Three rigs came back to the Barnett Shale, and the Haynesville held steady at 16. But it was still lights out in the Fayetteville Shale as one natural gas rig left action for the week ending July 22. There are rigs coming back, but their operators have oil on the brain.

The Permian Basin helped power a whopping 15-rig comeback in Texas during the week ending July 22, according to the latest Baker Hughes Inc. (BHI) rig count. Also from this week onward, NGI’s Shale Daily is reporting more detailed numbers for the Permian as well as the Cana Woodford as these plays could have much to gain in the months ahead.

The Permian added eight rigs to climb to 168 running, while the rig count for all of Texas rose to 217 from 202 the previous week. There’s no denying that the rig comeback is under way, at least for oil-directed gear.

Eighteen U.S. land-based rigs returned to play while three left the offshore. Fourteen oil rigs came back while one natural gas rig left. Two “miscellaneous” rigs also returned. Horizontal units were walking tall, with 13 marching back to the patch. The directional and vertical categories added one each. The United States ended the week with a net gain of 15 to rest at 462.

Canada saw four oil and three natural gas rigs return to bring the Canadian count to 102. Overall, North America added 22 rigs for the week to end at 564.

Starting this week, NGI’s Shale Daily is parsing the Permian and separating the peanut butter from the chocolate in the Cana Woodford; that is to say, reporting separate rig counts for the South-Central Oklahoma Oil Province (SCOOP) and the Sooner Trend of the Anadarko Basin (Canadian and Kingfisher counties) (STACK).

Breaking down the latest Permian tally, there were 75 rigs running in the Delaware Basin, up five from the previous week.

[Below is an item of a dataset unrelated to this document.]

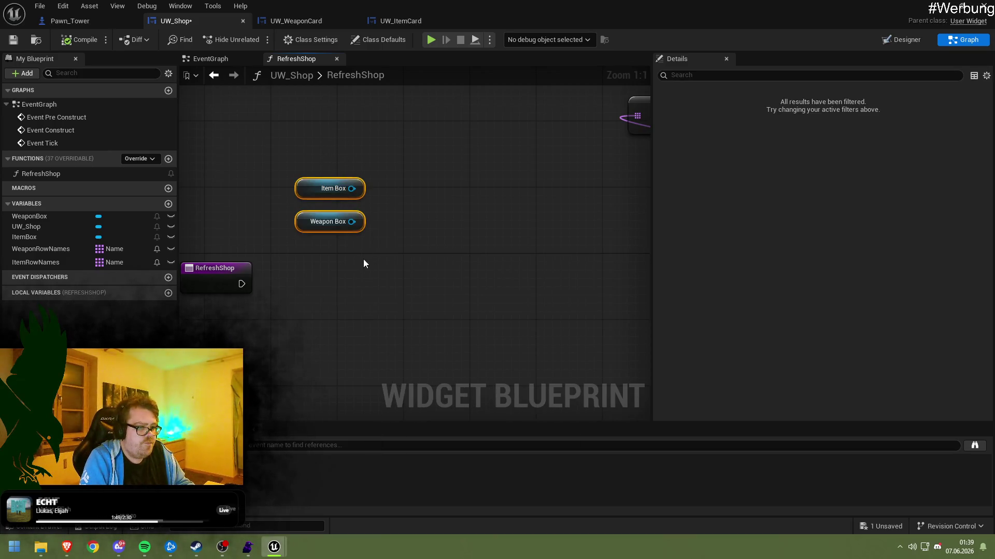
pyautogui.click(168, 158)
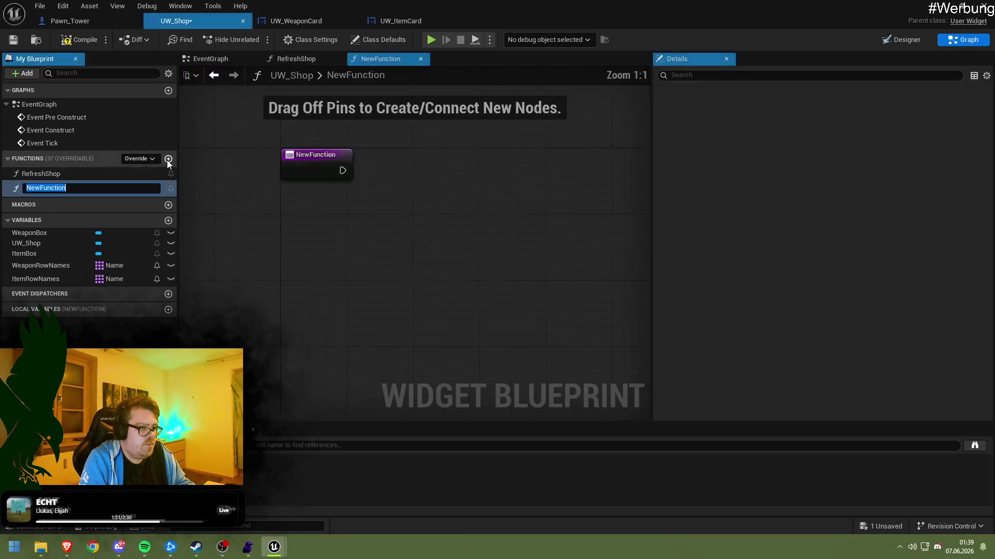
# Name the function ClearShop and clear Weapon Box's children when it starts
pyautogui.write('ClearShop')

The Midland Basin gained three units to end at 92. That left one rig in the rest of the Permian, the same as the previous week.

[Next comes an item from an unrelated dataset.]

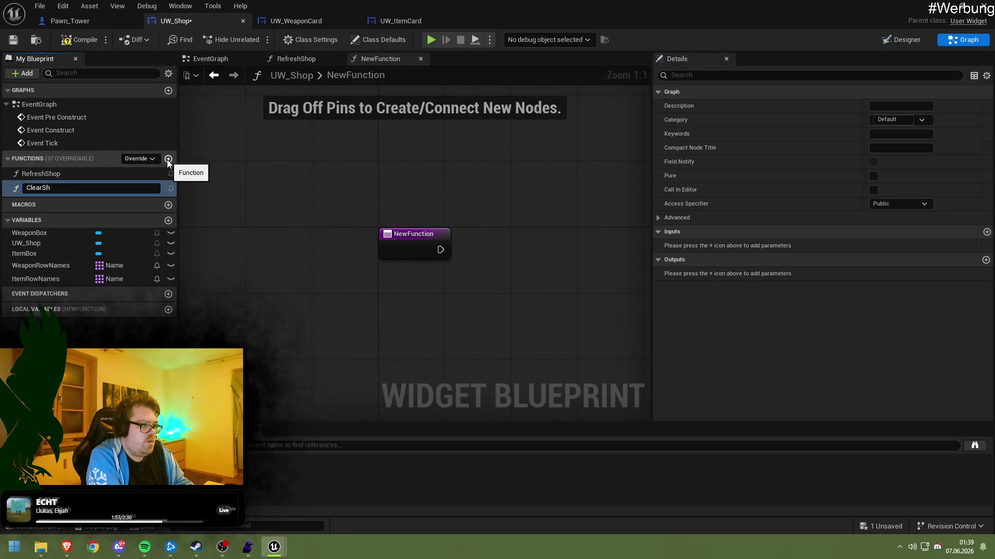
pyautogui.press('Return')
pyautogui.press('ctrl+v')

Earlier in the week, Pioneer Natural Resources Inc. CEO Scott Sheffield had nothing but praise for the play (see Shale Daily, July 20). “The Permian is the mother lode. You factor in 4,000 feet of shales with 12 to 14 zones to play with…We’ll be drilling that for the next 100, 150 years,” he told an audience at an event hosted by the Center for Strategic and International Studies in Washington, DC.

And in the Cana Woodford, the SCOOP held steady at nine units, the same as last week, while the STACK dropped one rig to end at 19. And there were no rigs running in the rest of the Cana Woodford, according to an analysis of the BHI data.

But speaking of the Permian, in a note distributed on Thursday, BTU Analytics’ James Blaney — a summer analyst on the cusp of a bachelor’s degree in petroleum engineering from the Colorado School of Mines, just in time for the recovery — did some Permian math.

“With today’s drilling and completion (D&C) costs, $100/bbl prices would allow a horizontal Wolfcamp well to reach discounted payback in just under six months (IRR of 1,058%),” wrote Blaney, who, by the way, has a bachelor’s in biology and economics to fall back on. “With prices at $25/bbl, wells would not reach discounted payback for 11.5 years (IRR of 3.57%).

“In a price range more relevant to today, discounted payback can be achieved in 21 months with prices at $40/bbl (IRR of 51.4%), 12 months at $50/bbl (IRR of 109.4%), and nine months at $60/bbl (IRR of 195.1%). Despite the recent, tentative increase in drilling activity, there continue to be risks to returning to the field.”